This article shows you how to find duplicates in data and remove the duplicates using the Pandas Python functions.
In this article, we have taken a dataset of the population of different states in the United States, which is available in a .csv file format. We will read the .csv file to show the original content of this file, as follows:
df_state = pd.read_csv("C:/Users/DELL/Desktop/population_ds.csv")
print(df_state)
In the following screenshot, you can see the duplicate content of this file:
Identifying Duplicates in Pandas Python
It is necessary to determine whether the data you are using has duplicated rows. To check for data duplication, you can use any of the methods covered in the following sections.
Method 1:
Read the csv file and pass it into the data frame. Then, identify the duplicate rows using the duplicated() function. Finally, use the print statement to display the duplicate rows.
df_state = pd.read_csv("C:/Users/DELL/Desktop/population_ds.csv")
Dup_Rows = df_state[df_state.duplicated()]
print("\n\nDuplicate Rows : \n {}".format(Dup_Rows))
Method 2:
Using this method, the is_duplicated column will be added to the end of the table and marked as ‘True’ in the case of duplicated rows.
df_state = pd.read_csv("C:/Users/DELL/Desktop/population_ds.csv")
df_state["is_duplicate"] = df_state.duplicated()
print("\n {}".format(df_state))
Dropping Duplicates in Pandas Python
Duplicated rows can be removed from your data frame using the following syntax:
drop_duplicates(subset=’’, keep=’’, inplace=False)
The above three parameters are optional and are explained in greater detail below:
keep: this parameter has three different values: First, Last and False. The First value keeps the first occurrence and removes subsequent duplicates, the Last value keeps only the last occurrence and removes all previous duplicates, and the False value removes all duplicated rows.
subset: label used to identify the duplicated rows
inplace: contains two conditions: True and False. This parameter will remove duplicated rows if it is set to True.
Remove Duplicates Keeping Only the First Occurrence
When you use “keep=first,” only the first row occurrence will be kept, and all other duplicates will be removed.
Example
In this example, only the first row will be kept, and the remaining duplicates will be deleted:
df_state = pd.read_csv("C:/Users/DELL/Desktop/population_ds.csv")
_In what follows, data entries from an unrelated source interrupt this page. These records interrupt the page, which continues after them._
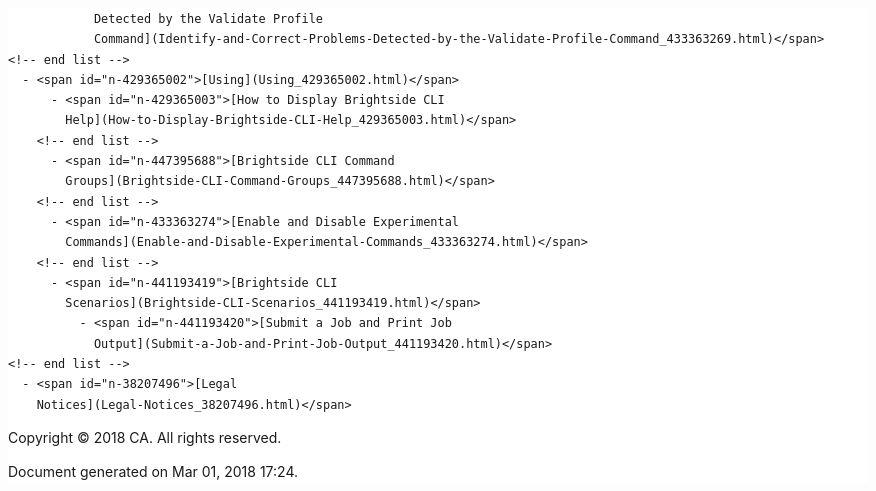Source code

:                 Detected by the Validate Profile
                Command](Identify-and-Correct-Problems-Detected-by-the-Validate-Profile-Command_433363269.html)</span>
    <!-- end list -->
      - <span id="n-429365002">[Using](Using_429365002.html)</span>
          - <span id="n-429365003">[How to Display Brightside CLI
            Help](How-to-Display-Brightside-CLI-Help_429365003.html)</span>
        <!-- end list -->
          - <span id="n-447395688">[Brightside CLI Command
            Groups](Brightside-CLI-Command-Groups_447395688.html)</span>
        <!-- end list -->
          - <span id="n-433363274">[Enable and Disable Experimental
            Commands](Enable-and-Disable-Experimental-Commands_433363274.html)</span>
        <!-- end list -->
          - <span id="n-441193419">[Brightside CLI
            Scenarios](Brightside-CLI-Scenarios_441193419.html)</span>
              - <span id="n-441193420">[Submit a Job and Print Job
                Output](Submit-a-Job-and-Print-Job-Output_441193420.html)</span>
    <!-- end list -->
      - <span id="n-38207496">[Legal
        Notices](Legal-Notices_38207496.html)</span>

<div id="footer">

<div class="section footer-body">

Copyright © 2018 CA. All rights reserved.

<div class="footer-logo">

</div>

Document generated on Mar 01, 2018 17:24.

</div>

</div>

</div>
Dup_Rows = df_state[df_state.duplicated()]
print("\n\nDuplicate Rows : \n {}".format(Dup_Rows))
DF_RM_DUP = df_state.drop_duplicates(keep='first')
print('\n\nResult DataFrame after duplicate removal :\n', DF_RM_DUP.head(n=5))
In the following screenshot, the retained first row occurrence is highlighted in red and the remaining duplications are removed:
Remove Duplicates Keeping Only the Last Occurrence
When you use “keep=last,” all duplicate rows except the last occurrence will be removed.
Example
In the following example, all duplicated rows are removed except only the last occurrence.
df_state = pd.read_csv("C:/Users/DELL/Desktop/population_ds.csv")
Dup_Rows = df_state[df_state.duplicated()]
print("\n\nDuplicate Rows : \n {}".format(Dup_Rows))
DF_RM_DUP = df_state.drop_duplicates(keep='last')
print('\n\nResult DataFrame after duplicate removal :\n', DF_RM_DUP.head(n=5))
In the following image, the duplicates are removed and only the last row occurrence is kept:
Remove All Duplicate Rows
To remove all duplicate rows from a table, set “keep=False,” as follows:
df_state = pd.read_csv("C:/Users/DELL/Desktop/population_ds.csv")
Dup_Rows = df_state[df_state.duplicated()]
print("\n\nDuplicate Rows : \n {}".format(Dup_Rows))
DF_RM_DUP = df_state.drop_duplicates(keep=False)
print('\n\nResult DataFrame after duplicate removal :\n', DF_RM_DUP.head(n=5))
As you can see in the following image, all duplicates are removed from the data frame:
Remove Related Duplicates from a Specified Column
By default, the function checks for all duplicated rows from all the columns in the given data frame. But, you can also specify the column name by using the subset parameter.
Example
In the following example, all related duplicates are removed from the ‘States’ column.
df_state = pd.read_csv("C:/Users/DELL/Desktop/population_ds.csv")
Dup_Rows = df_state[df_state.duplicated()]
print("\n\nDuplicate Rows : \n {}".format(Dup_Rows))
DF_RM_DUP = df_state.drop_duplicates(subset='State')
print('\n\nResult DataFrame after duplicate removal :\n', DF_RM_DUP.head(n=6))
Conclusion
This article showed you how to remove duplicated rows from a data frame using the drop_duplicates() function in Pandas Python. You can also clear your data of duplication or redundancy using this function. The article also showed you how to identify any duplicates in your data frame.